Hacker News new | ask | show | jobs
by jamesk_au 1108 days ago
Can anyone comment on how the limits on GPT-X’s token space translate to limits on its vocabulary (with corresponding limits on understanding input and generating output)?

For example, is GPT-4’s list of ~100k tokens sufficient to understand and generate every non-obsolete word in the English language (per, say, a standard dictionary)? Or even every word in the training data?

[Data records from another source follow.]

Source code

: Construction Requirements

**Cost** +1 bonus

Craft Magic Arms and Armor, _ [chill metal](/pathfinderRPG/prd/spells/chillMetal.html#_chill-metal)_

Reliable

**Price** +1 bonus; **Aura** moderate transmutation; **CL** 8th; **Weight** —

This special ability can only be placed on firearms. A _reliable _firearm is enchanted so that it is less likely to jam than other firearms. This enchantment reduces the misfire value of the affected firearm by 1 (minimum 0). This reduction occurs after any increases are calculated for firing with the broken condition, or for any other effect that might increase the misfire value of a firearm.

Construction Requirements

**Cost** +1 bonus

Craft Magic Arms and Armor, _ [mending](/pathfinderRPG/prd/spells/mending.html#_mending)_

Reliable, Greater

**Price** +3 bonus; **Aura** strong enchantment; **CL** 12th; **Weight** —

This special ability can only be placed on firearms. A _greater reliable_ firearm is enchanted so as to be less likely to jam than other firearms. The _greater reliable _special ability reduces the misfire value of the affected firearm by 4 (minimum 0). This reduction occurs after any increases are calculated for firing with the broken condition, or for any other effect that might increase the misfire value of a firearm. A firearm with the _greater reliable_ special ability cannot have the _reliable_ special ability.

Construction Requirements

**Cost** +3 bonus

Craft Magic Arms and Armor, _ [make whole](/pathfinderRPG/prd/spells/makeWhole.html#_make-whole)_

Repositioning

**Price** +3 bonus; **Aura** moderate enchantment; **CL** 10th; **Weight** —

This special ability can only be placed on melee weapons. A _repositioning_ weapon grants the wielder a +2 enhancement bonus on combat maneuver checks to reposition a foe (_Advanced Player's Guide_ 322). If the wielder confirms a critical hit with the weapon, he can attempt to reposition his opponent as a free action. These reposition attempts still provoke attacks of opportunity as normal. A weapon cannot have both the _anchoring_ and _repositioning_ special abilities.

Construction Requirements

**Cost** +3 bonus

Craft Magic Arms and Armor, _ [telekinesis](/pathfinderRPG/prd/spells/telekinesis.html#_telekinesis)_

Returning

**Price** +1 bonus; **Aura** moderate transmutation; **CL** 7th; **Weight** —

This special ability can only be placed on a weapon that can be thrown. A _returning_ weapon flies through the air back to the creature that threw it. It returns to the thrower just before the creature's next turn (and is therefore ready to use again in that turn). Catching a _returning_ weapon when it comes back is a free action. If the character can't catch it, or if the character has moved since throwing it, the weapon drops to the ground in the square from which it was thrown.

If not, do we have examples of ordinary words that it is impossible for GPT-4 ever to understand or generate? What happens when it encounters those words and is unable to tokenize them; are they simply ignored (eg omitted from the input vector, or set to 0 or some sort of null token)?

2 comments

IIRC from poking around in the LLaMA internals (I assume ChatGPT is the same since it’s the obvious way to handle this): the token list has a complete set of tokens of length 1. This means that in the degenerate case where the tokenizer can’t compose the text out of any other tokens it’ll still be processable, just as a collection of single-character tokens that the language model presumably has vaguer associations for. (Which I imagine doesn’t actually affect things significantly; if you added more tokens for less-frequently-seen strings, it still wouldn’t have much of an idea what to do with them.)
You are almost correct, though it doesn't happen at character level, it happens at byte level. Most characters are in LLaMA tokenizer's vocabulary, but all characters aren't. So if you use a character that was uncommon in the training material, it will fall back to byte-level tokens. In most cases 1 character can be represented as 1 byte (and thus 1 byte-level token). However, some characters require more than 1 byte in UTF-8; those characters might end up with as much as 4 tokens.
> However, some characters require more than 1 byte in UTF-8; those characters might end up with as much as 4 tokens.

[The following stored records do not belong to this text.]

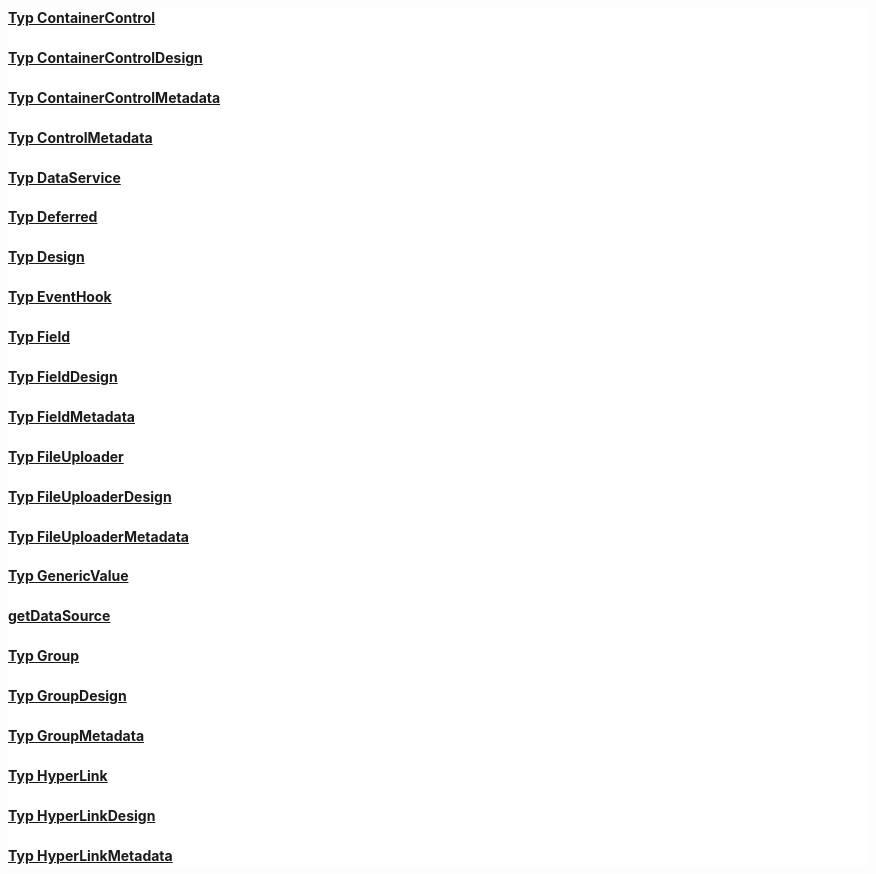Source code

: #### [Typ ContainerControl](mobile-apps/platform/client-apis/interfaces/view-model-control-container-icontainercontrol-icontainercontrol.md)
#### [Typ ContainerControlDesign](mobile-apps/platform/client-apis/interfaces/view-model-control-container-icontainercontrol-icontainercontroldesign.md)
#### [Typ ContainerControlMetadata](mobile-apps/platform/client-apis/interfaces/view-model-control-container-icontainercontrol-icontainercontrolmetadata.md)
#### [Typ ControlMetadata](mobile-apps/platform/client-apis/interfaces/view-model-control-basecontrol-icontrol-icontrolmetadata.md)
#### [Typ DataService](mobile-apps/platform/client-apis/interfaces/services-business-logic-services-idataservice.md)
#### [Typ Deferred](mobile-apps/platform/client-apis/interfaces/defer-ideferred.md)
#### [Typ Design](mobile-apps/platform/client-apis/interfaces/view-model-ipage-idesign.md)
#### [Typ EventHook](mobile-apps/platform/client-apis/interfaces/event-ievent-ieventhook.md)
#### [Typ Field](mobile-apps/platform/client-apis/interfaces/view-model-control-field-ifield-ifield.md)
#### [Typ FieldDesign](mobile-apps/platform/client-apis/interfaces/view-model-control-field-ifield-ifielddesign.md)
#### [Typ FieldMetadata](mobile-apps/platform/client-apis/interfaces/view-model-control-field-ifield-ifieldmetadata.md)
#### [Typ FileUploader](mobile-apps/platform/client-apis/interfaces/view-model-control-fileuploader-ifileuploader-ifileuploader.md)
#### [Typ FileUploaderDesign](mobile-apps/platform/client-apis/interfaces/view-model-control-fileuploader-ifileuploader-ifileuploaderdesign.md)
#### [Typ FileUploaderMetadata](mobile-apps/platform/client-apis/interfaces/view-model-control-fileuploader-ifileuploader-ifileuploadermetadata.md)
#### [Typ GenericValue](mobile-apps/platform/client-apis/interfaces/view-model-control-value-ivalue-igenericvalue.md)
#### [getDataSource](mobile-apps/platform/client-apis/interfaces/view-model-control-basecontrol-icontrol-icontrol.md)
#### [Typ Group](mobile-apps/platform/client-apis/interfaces/view-model-control-group-igroup-igroup.md)
#### [Typ GroupDesign](mobile-apps/platform/client-apis/interfaces/view-model-control-group-igroup-igroupdesign.md)
#### [Typ GroupMetadata](mobile-apps/platform/client-apis/interfaces/view-model-control-group-igroup-igroupmetadata.md)
#### [Typ HyperLink](mobile-apps/platform/client-apis/interfaces/view-model-control-hyperlink-ihyperlink-ihyperlink.md)
#### [Typ HyperLinkDesign](mobile-apps/platform/client-apis/interfaces/view-model-control-hyperlink-ihyperlink-ihyperlinkdesign.md)
#### [Typ HyperLinkMetadata](mobile-apps/platform/client-apis/interfaces/view-model-control-hyperlink-ihyperlink-ihyperlinkmetadata.md)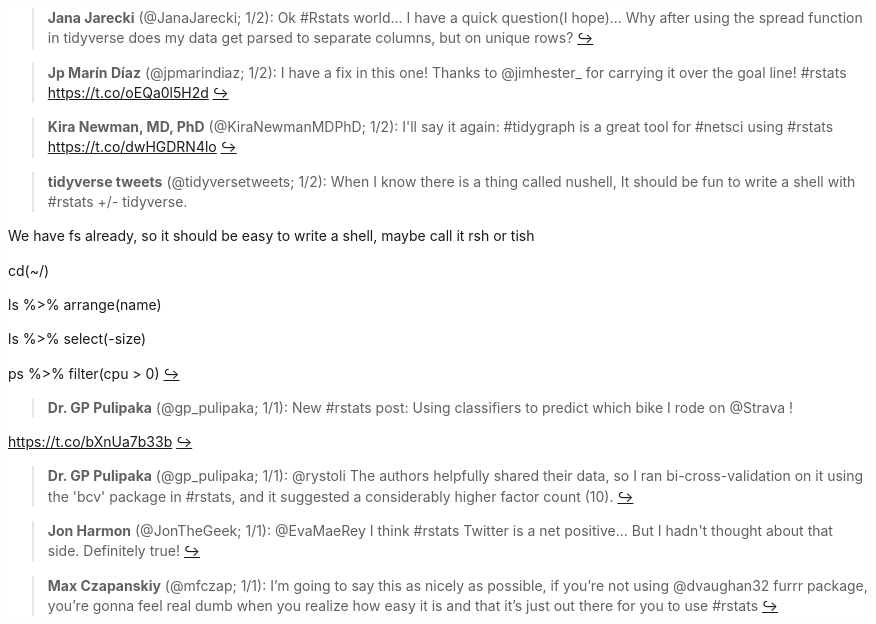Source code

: 


> **Jana Jarecki** (@JanaJarecki; 1/2): Ok #Rstats world... I have a quick question(I hope)... Why after using the spread function in tidyverse does my data get parsed to separate columns, but on unique rows?  [&#8618;](https://twitter.com/dataandme/status/1179906581837729792)




> **Jp Marín Díaz** (@jpmarindiaz; 1/2): I have a fix in this one! Thanks to @jimhester_ for carrying it over the goal line! #rstats https://t.co/oEQa0l5H2d  [&#8618;](https://twitter.com/dataandme/status/1179885849724555265)




> **Kira Newman, MD, PhD** (@KiraNewmanMDPhD; 1/2): I'll say it again: #tidygraph is a great tool for #netsci using #rstats https://t.co/dwHGDRN4lo  [&#8618;](https://twitter.com/dataandme/status/1179894119235088384)




> **tidyverse tweets** (@tidyversetweets; 1/2): When I know there is a thing called nushell, It should be fun to write a shell with #rstats +/- tidyverse.
>
We have fs already, so it should be easy to write a shell, maybe call it rsh or tish
>
cd(~/)
>
ls %&gt;% arrange(name)
>
ls %&gt;% select(-size)
>
ps %&gt;% filter(cpu &gt; 0)  [&#8618;](https://twitter.com/dataandme/status/1179882866043490304)




> **Dr. GP Pulipaka** (@gp_pulipaka; 1/1): New #rstats post: Using classifiers to predict which bike I rode on @Strava !
>
https://t.co/bXnUa7b33b  [&#8618;](https://twitter.com/dataandme/status/1179909530223861765)




> **Dr. GP Pulipaka** (@gp_pulipaka; 1/1): @rystoli The authors helpfully shared their data, so I ran bi-cross-validation on it using the 'bcv' package in #rstats, and it suggested a considerably higher factor count (10).  [&#8618;](https://twitter.com/dataandme/status/1179905864955842560)




> **Jon Harmon** (@JonTheGeek; 1/1): @EvaMaeRey I think #rstats Twitter is a net positive... But I hadn't thought about that side. Definitely true!  [&#8618;](https://twitter.com/dataandme/status/1179905843732664320)




> **Max Czapanskiy** (@mfczap; 1/1): I’m going to say this as nicely as possible, if you’re not using @dvaughan32 furrr package, you’re gonna feel real dumb when you realize how easy it is and that it’s just out there for you to use #rstats  [&#8618;](https://twitter.com/dataandme/status/1179901669443801088)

This would seem to raise an interesting "prompt golf" challenge: find a reasonable-sounding prompt that causes the language model to generate invalid UTF-8 in its output.

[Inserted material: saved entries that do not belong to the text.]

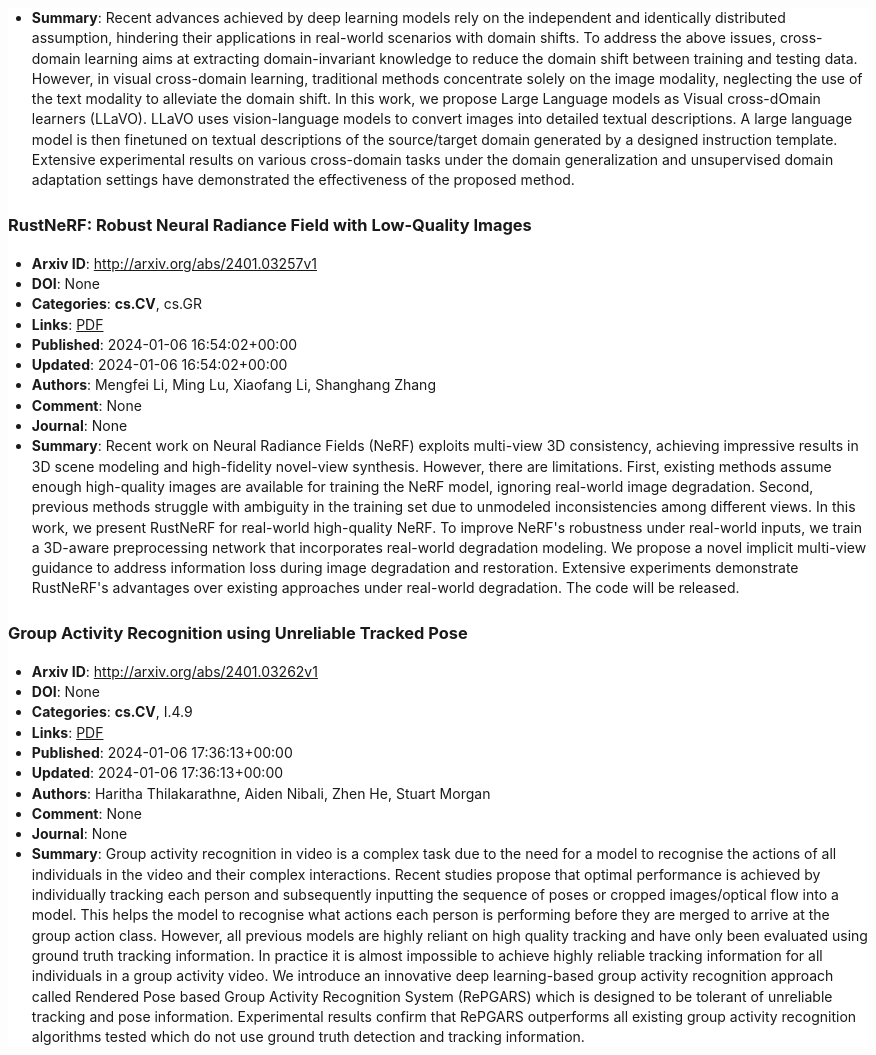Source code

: - **Summary**: Recent advances achieved by deep learning models rely on the independent and identically distributed assumption, hindering their applications in real-world scenarios with domain shifts. To address the above issues, cross-domain learning aims at extracting domain-invariant knowledge to reduce the domain shift between training and testing data. However, in visual cross-domain learning, traditional methods concentrate solely on the image modality, neglecting the use of the text modality to alleviate the domain shift. In this work, we propose Large Language models as Visual cross-dOmain learners (LLaVO). LLaVO uses vision-language models to convert images into detailed textual descriptions. A large language model is then finetuned on textual descriptions of the source/target domain generated by a designed instruction template. Extensive experimental results on various cross-domain tasks under the domain generalization and unsupervised domain adaptation settings have demonstrated the effectiveness of the proposed method.



### RustNeRF: Robust Neural Radiance Field with Low-Quality Images
- **Arxiv ID**: http://arxiv.org/abs/2401.03257v1
- **DOI**: None
- **Categories**: **cs.CV**, cs.GR
- **Links**: [PDF](http://arxiv.org/pdf/2401.03257v1)
- **Published**: 2024-01-06 16:54:02+00:00
- **Updated**: 2024-01-06 16:54:02+00:00
- **Authors**: Mengfei Li, Ming Lu, Xiaofang Li, Shanghang Zhang
- **Comment**: None
- **Journal**: None
- **Summary**: Recent work on Neural Radiance Fields (NeRF) exploits multi-view 3D consistency, achieving impressive results in 3D scene modeling and high-fidelity novel-view synthesis. However, there are limitations. First, existing methods assume enough high-quality images are available for training the NeRF model, ignoring real-world image degradation. Second, previous methods struggle with ambiguity in the training set due to unmodeled inconsistencies among different views. In this work, we present RustNeRF for real-world high-quality NeRF. To improve NeRF's robustness under real-world inputs, we train a 3D-aware preprocessing network that incorporates real-world degradation modeling. We propose a novel implicit multi-view guidance to address information loss during image degradation and restoration. Extensive experiments demonstrate RustNeRF's advantages over existing approaches under real-world degradation. The code will be released.



### Group Activity Recognition using Unreliable Tracked Pose
- **Arxiv ID**: http://arxiv.org/abs/2401.03262v1
- **DOI**: None
- **Categories**: **cs.CV**, I.4.9
- **Links**: [PDF](http://arxiv.org/pdf/2401.03262v1)
- **Published**: 2024-01-06 17:36:13+00:00
- **Updated**: 2024-01-06 17:36:13+00:00
- **Authors**: Haritha Thilakarathne, Aiden Nibali, Zhen He, Stuart Morgan
- **Comment**: None
- **Journal**: None
- **Summary**: Group activity recognition in video is a complex task due to the need for a model to recognise the actions of all individuals in the video and their complex interactions. Recent studies propose that optimal performance is achieved by individually tracking each person and subsequently inputting the sequence of poses or cropped images/optical flow into a model. This helps the model to recognise what actions each person is performing before they are merged to arrive at the group action class. However, all previous models are highly reliant on high quality tracking and have only been evaluated using ground truth tracking information. In practice it is almost impossible to achieve highly reliable tracking information for all individuals in a group activity video. We introduce an innovative deep learning-based group activity recognition approach called Rendered Pose based Group Activity Recognition System (RePGARS) which is designed to be tolerant of unreliable tracking and pose information. Experimental results confirm that RePGARS outperforms all existing group activity recognition algorithms tested which do not use ground truth detection and tracking information.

My current understanding is that the lack of a token for a specific word does nothing to prevent that word from being "understood" or produced in output - GPT-4 is very capable of consuming and producing text in languages such as Spanish despite most Spanish words not corresponding to a single token.
For Russian text, it degrades to, basically, 1 character = 1 token, due to the tokenization issues discussed in the article, yet it produces absolutely coherent text, almost same as in English. In my tests, its Russian output is worse than English output, though, something like 80% quality I'd say. I'm not an LLM expert but I have a theory that, being mostly trained on English text, its thought processes actually happen in English (the part of the model which was trained on English text) and for Russian, it's able to map English to Russian and back thanks to its language translation ability, because I've noticed sometimes it produces slightly awkward sentences whose word choice makes sense in English (calques?) and not as much in Russian.
I think the same. LLMs are actually sort of "multi-linguas", able to transform source of any language to internal representation and then do output in some other language, thanks to so many layers of neurons inside it.